I highly recommend providing audition material. That way you (a) make auditioning simpler (kids know what they need to do and they can help each other prepare), (b) quickly establish a baseline in skill and capabilities and (c) easily evaluate wether children can take direction.

Choose fun and familiar material

Choose material that is fun and that allows for play (this means when giving direction the material allows a range of interpretations both emotionally and physically).

Choose something kids will either (a) recognise or (b) relate to. I chose a short passage “I got a golden ticket” from Roald Dahl’s Charlie and the Chocolate Factory.

Choosing familiar material makes auditioning less intimidating. It also allows kids to work with something they recognise, which often allows them to be more comfortable.

Focus on the kid rather than the material

Make sure that the length of the material is appropriate for the age group. Rather than having a painfully long audition where a child struggles to remember, choose a short poem and work during the audition with the kid.

See if a kid is able to take direction and explore a range of feelings and perform different actions. Establishing this is far more useful than seeing their ability to remember things.

Teaching kids how to practice remembering things is much easier later in the process. When auditioning you actually want to establish who that kid is and what they can and want to do.

2. Audition Environment

Audition environments are usually cold and unwelcoming. There are two predominant spaces (a) the audition room and (b) the waiting room. Pukka cares about how we facilitate learning because we want kids to succeed. Thus environments that encourages learning while maintaining professional decorum promote a child’s chances of succeeding. Here are a couple of thing we focused on.

The Audition Room

The director welcomes the kid and “Hello, I’m Gabi…what’s your name”and simply asks them some questions starting with “How are you?”. We survey the kids to get a sense of who they are, where they are from, why they want to be part of Pukka.

Rather than sitting behind a table, sit next to a table.

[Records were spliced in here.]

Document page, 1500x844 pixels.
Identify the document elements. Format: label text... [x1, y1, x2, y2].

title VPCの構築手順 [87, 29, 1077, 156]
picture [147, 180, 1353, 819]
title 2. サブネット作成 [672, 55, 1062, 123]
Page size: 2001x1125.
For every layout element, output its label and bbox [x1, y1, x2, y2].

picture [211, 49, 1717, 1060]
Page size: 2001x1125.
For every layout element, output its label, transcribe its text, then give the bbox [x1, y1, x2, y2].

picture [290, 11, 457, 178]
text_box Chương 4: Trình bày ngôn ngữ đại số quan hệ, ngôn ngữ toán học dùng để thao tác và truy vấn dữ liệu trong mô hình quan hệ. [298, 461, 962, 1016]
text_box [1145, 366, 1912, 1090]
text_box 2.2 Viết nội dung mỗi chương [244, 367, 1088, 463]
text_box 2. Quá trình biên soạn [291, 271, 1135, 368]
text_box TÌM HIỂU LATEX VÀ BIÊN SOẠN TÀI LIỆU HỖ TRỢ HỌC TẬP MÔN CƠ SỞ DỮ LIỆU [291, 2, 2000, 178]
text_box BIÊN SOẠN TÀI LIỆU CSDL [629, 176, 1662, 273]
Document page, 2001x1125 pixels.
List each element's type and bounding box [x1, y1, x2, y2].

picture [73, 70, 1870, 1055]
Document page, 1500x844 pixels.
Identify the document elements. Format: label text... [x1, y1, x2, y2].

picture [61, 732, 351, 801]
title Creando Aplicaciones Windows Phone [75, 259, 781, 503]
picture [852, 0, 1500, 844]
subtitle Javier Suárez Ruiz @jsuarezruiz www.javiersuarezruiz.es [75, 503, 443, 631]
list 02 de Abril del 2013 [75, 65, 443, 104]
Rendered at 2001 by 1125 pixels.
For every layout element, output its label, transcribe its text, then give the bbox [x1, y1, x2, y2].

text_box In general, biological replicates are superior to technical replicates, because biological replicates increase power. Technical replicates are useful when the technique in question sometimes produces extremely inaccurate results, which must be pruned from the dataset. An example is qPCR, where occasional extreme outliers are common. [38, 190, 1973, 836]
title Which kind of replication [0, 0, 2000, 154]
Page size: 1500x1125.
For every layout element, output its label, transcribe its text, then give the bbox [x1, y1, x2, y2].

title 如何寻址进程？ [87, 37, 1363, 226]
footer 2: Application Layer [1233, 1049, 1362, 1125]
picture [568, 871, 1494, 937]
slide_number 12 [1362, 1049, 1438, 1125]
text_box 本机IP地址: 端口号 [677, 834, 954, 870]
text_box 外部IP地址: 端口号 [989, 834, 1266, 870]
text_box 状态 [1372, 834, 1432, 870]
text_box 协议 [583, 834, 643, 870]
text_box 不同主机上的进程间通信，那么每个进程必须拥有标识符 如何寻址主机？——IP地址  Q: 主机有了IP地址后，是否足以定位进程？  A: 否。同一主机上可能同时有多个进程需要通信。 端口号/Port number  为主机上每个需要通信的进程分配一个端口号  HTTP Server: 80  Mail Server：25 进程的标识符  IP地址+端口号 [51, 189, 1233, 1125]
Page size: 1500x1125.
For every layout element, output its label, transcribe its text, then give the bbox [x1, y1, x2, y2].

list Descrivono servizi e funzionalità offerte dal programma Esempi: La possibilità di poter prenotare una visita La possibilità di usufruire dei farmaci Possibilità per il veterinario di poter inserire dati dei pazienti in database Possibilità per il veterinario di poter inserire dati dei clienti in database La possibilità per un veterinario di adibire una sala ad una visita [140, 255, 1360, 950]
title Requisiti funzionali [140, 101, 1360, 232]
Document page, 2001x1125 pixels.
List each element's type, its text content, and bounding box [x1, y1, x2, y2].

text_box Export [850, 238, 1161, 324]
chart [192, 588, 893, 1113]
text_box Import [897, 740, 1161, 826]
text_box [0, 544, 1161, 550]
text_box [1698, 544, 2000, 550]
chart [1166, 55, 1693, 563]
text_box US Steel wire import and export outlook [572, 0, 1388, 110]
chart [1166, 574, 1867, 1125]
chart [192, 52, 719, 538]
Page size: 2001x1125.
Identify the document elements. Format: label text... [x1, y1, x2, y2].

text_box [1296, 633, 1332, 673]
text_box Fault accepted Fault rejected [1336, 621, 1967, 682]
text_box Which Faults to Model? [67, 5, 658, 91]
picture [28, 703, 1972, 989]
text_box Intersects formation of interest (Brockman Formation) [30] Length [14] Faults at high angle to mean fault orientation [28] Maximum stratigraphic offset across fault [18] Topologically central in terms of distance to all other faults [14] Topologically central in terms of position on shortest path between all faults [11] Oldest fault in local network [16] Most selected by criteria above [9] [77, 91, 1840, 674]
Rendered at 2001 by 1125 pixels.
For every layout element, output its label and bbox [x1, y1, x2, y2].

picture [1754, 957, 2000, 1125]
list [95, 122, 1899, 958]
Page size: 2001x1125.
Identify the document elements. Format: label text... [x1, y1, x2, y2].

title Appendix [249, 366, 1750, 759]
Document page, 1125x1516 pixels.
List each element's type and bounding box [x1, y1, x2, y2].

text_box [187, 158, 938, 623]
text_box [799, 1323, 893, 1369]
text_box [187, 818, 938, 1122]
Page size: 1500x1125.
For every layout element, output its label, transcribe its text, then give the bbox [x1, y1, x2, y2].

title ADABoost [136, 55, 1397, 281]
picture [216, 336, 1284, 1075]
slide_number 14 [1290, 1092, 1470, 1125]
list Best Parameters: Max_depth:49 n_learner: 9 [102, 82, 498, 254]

If there is a big bulky object between you and the kid, it immediately sets up a barrier thus by sitting next to the table you encourage a shared space.

Ask the kid to stand on a mark (pro tip: mark a X with tape on floor), and prompt them through “Will you stand over there, take a deep breath and tell me a story/ start when you are ready/have fun”. I find that kids perform better when they have direction and physical markers.

When they are done thank them and give them positive and truthful feedback. Keep it short and keep it simple, for example: “Thank you for trying.”, “I love your enthusiasm.”, “You take direction very well.”. Of course there will be things that they performed poorly at, now is not the appropriate time to share those observations.

The waiting room

Instead of trying to keep nervous squirming children quiet in a military fashion get them to be productive, creative and sharing and keep their minds off the audition.

I give the kids a “This is Me” worksheet to complete while they wait for their turn.

This worksheet is another opportunity for me to get to know them, but it also keeps them busy and takes their mind of the audition while they wait. Again, we want the kids to succeed thus by creating environments which reduce anxiety increases their chances of doing better.

We want to create environments in which we encourage learning and where we evoke an enthusiasm for trying new and sometimes difficult things. The ultimate golden ticket is when kids go away from the experience say “That wasn’t so bad, you should also try out.”

Auditions are notorious for being stressful. When it comes to an educational setting, where we want kids to learn things, this is not the way we want kids to perceive auditions.